Diferente de Marcos, que teve a curiosidade como ‘motor’ para a peregrinação, o geriatra Gustavo Spinola foi baseado na fé. Por falta de tempo, o médico optou por fazer apenas uma parte da mesma rota, caminhando 350 km em 14 dias.
Persistência
Não importa a motivação, mas o fato é que o peregrino deve estar preparado para enfrentar muitos obstáculos, como terrenos íngremes, frio e fortes chuvas, que podem provocar momentos de desânimo. Segundo o anestesista, na primeira semana ele ele pensou em desistir várias vezes. “Fiquei com medo de não ter forças físicas e passar frio. Liguei para minha mulher falando que queria desistir e ela me incentivou a continuar. Foi daí que tirei minha força”, confessa.
Nellie explica que as condições climáticas são, de fato, as principais barreiras para quem resolve fazer a peregrinação. Ela recomenda que a viagem seja feita entre os meses de março e outubro, evitando o inverno da Galícia. A agente de turismo ainda adianta que o mês de agosto é o mais movimentado, chegando a ter quase 60 mil viajantes apenas por sua agência de turismo.
No caminho, não faltam opções de hospedagem: desde albergues, públicos e privados, até luxuosos hotéis, localizados em edifícios históricos como castelos e mosteiros. Isso não impede que o peregrino leve seu saco de dormir. “Mesmo tendo uma condição financeira mais estável, não fiquei um único dia em hotel. Um dia tive que dormir dentro de um bar, graças à hospitalidade do dono do estabelecimento”, recorda Dr. Marcos..
Tradições
Uma coisa é certa: seja qual for a rota ou motivação, é preciso cumprir a tradição na Catedral de Santiago de Compostela. Segundo o cirurgião geral Luiz Carlos Silva, que fez metade do Caminho Português, percorrendo 130 km em seis dias, visitar a igreja é um ato simbólico, que caracteriza o fim da jornada. “Mesmo chegando cansados na cidade, conseguimos encontrar disposição para enfrentar mais 6 km até a igreja. Independente da religião, é preciso assistir a Missa dos Peregrinos”, comenta.

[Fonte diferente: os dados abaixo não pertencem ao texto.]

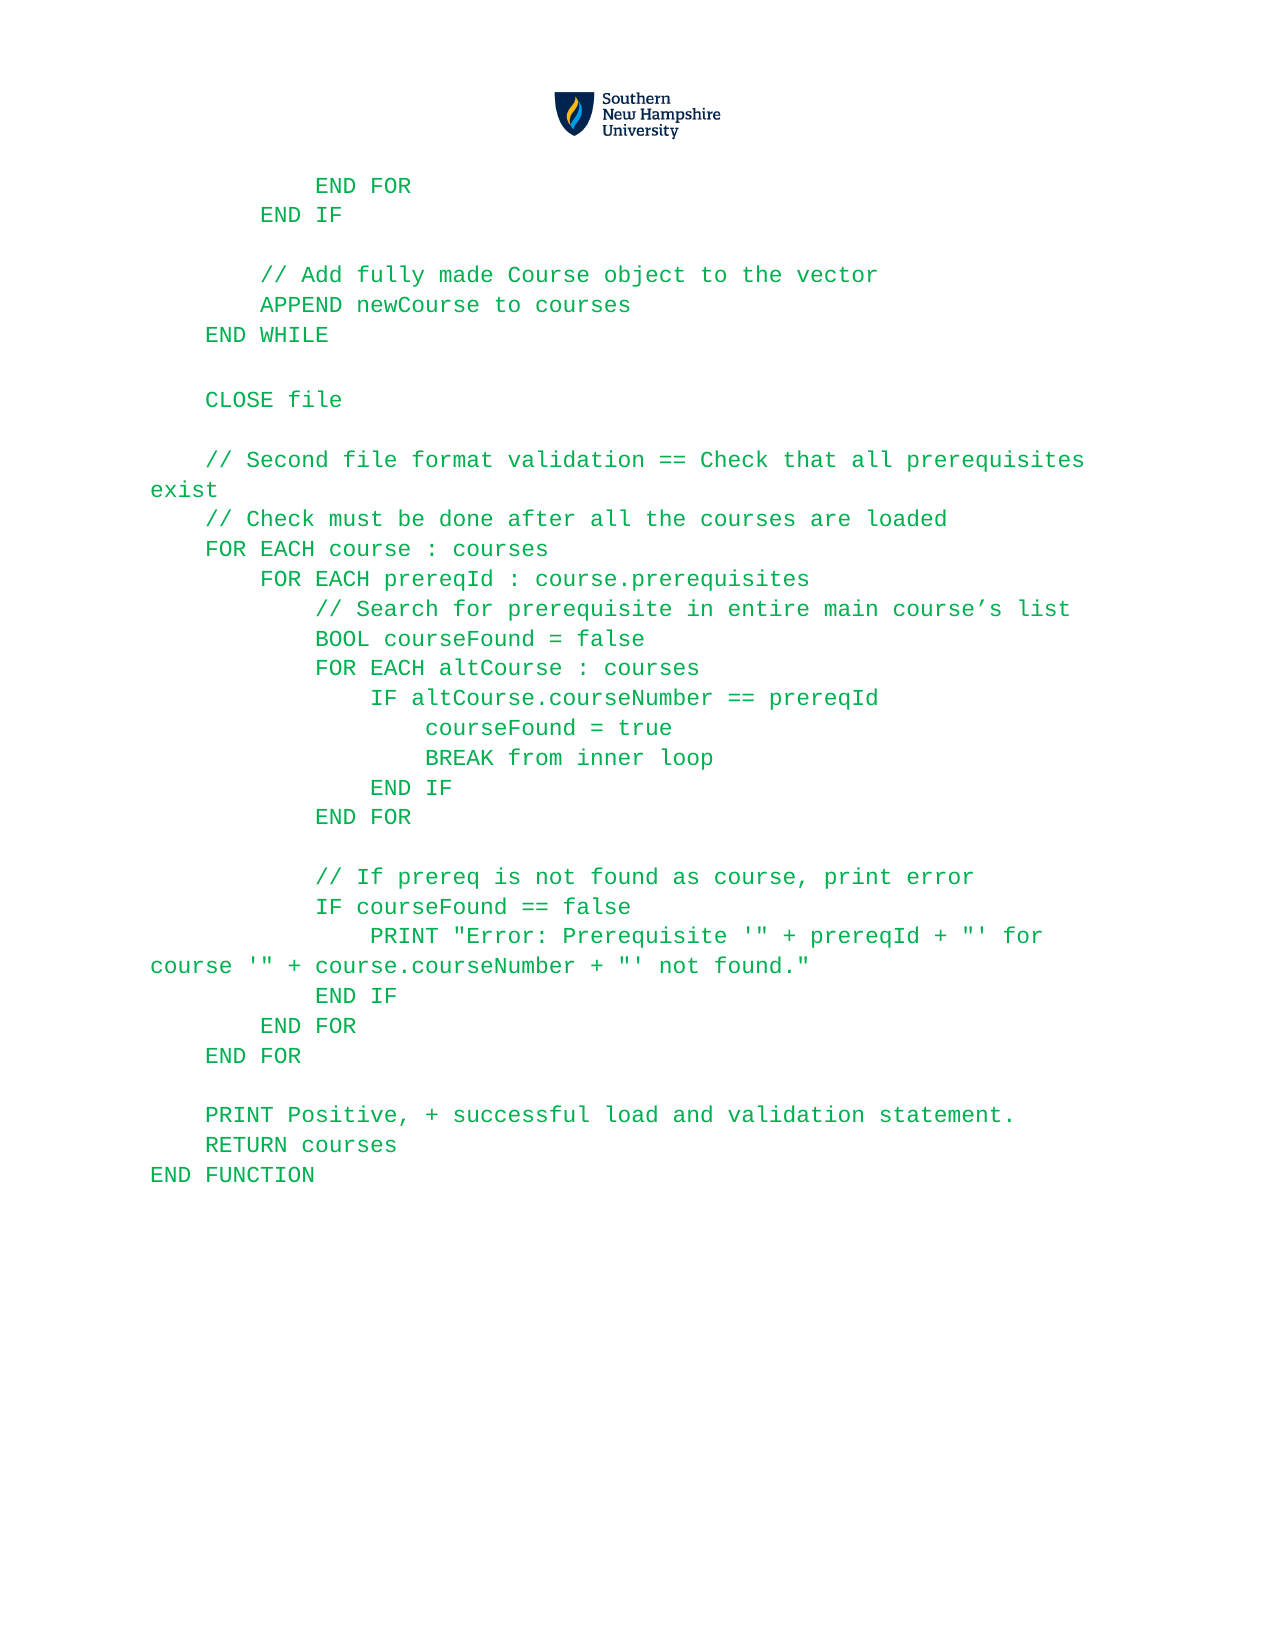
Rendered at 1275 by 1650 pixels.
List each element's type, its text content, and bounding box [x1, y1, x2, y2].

text END WHILE [150, 323, 1125, 349]
text END FOR [150, 174, 1125, 200]
picture [546, 75, 729, 154]
text CLOSE file [150, 389, 1125, 414]
text END IF [150, 204, 1125, 230]
text courseFound = true [150, 716, 1125, 742]
text END FUNCTION [150, 1163, 1125, 1189]
text APPEND newCourse to courses [150, 293, 1125, 319]
text // Search for prerequisite in entire main course’s list [150, 597, 1125, 623]
text END IF [150, 776, 1125, 802]
text // Check must be done after all the courses are loaded [150, 508, 1125, 534]
text PRINT "Error: Prerequisite '" + prereqId + "' for course '" + course.courseNumber + "' not found." [150, 925, 1125, 981]
text END FOR [150, 1044, 1125, 1070]
text IF altCourse.courseNumber == prereqId [150, 687, 1125, 712]
text BOOL courseFound = false [150, 627, 1125, 653]
text END FOR [150, 806, 1125, 832]
text END FOR [150, 1014, 1125, 1040]
text IF courseFound == false [150, 895, 1125, 921]
text FOR EACH altCourse : courses [150, 657, 1125, 683]
text FOR EACH course : courses [150, 538, 1125, 563]
text FOR EACH prereqId : course.prerequisites [150, 567, 1125, 593]
text RETURN courses [150, 1133, 1125, 1159]
text PRINT Positive, + successful load and validation statement. [150, 1104, 1125, 1129]
text // If prereq is not found as course, print error [150, 865, 1125, 891]
text // Second file format validation == Check that all prerequisites exist [150, 448, 1125, 504]
text // Add fully made Course object to the vector [150, 263, 1125, 289]
text BREAK from inner loop [150, 746, 1125, 772]
text END IF [150, 984, 1125, 1010]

Cirurgião geral Luiz Carlos Silva fez metade do Caminho Português
Além do ato litúrgico, os peregrinos devem tocar no pilar central do templo, conhecido como Pórtico da Glória, para lembrar das razões que os fizeram percorrer o Caminho. Em seguida, fazem fila para abraçar a estátua de Santiago Maior, localizada atrás do altar. Segundo Dr. Marcos, moradores das vilas e cidades que ficam no percurso pedem aos viajantes que mandem um abraço para o apóstolo. “Quando abraçamos a estátua, não é apenas por nós, mas em nome de todos que encontramos nessa jornada”, explica o anestesista.
Outra tradição é bater a cabeça na estátua do Mestre Mateo, escultor do Pórtico da Glória. Segundo a lenda, aqueles que batem o rosto três vezes na cabeça esculpida do arquiteto recebem um pouco de sua sabedoria.
Após o fim do percurso e das tradições, resta ao peregrino aproveitar as belezas e hospitalidade da cidade de Santiago de Compostela.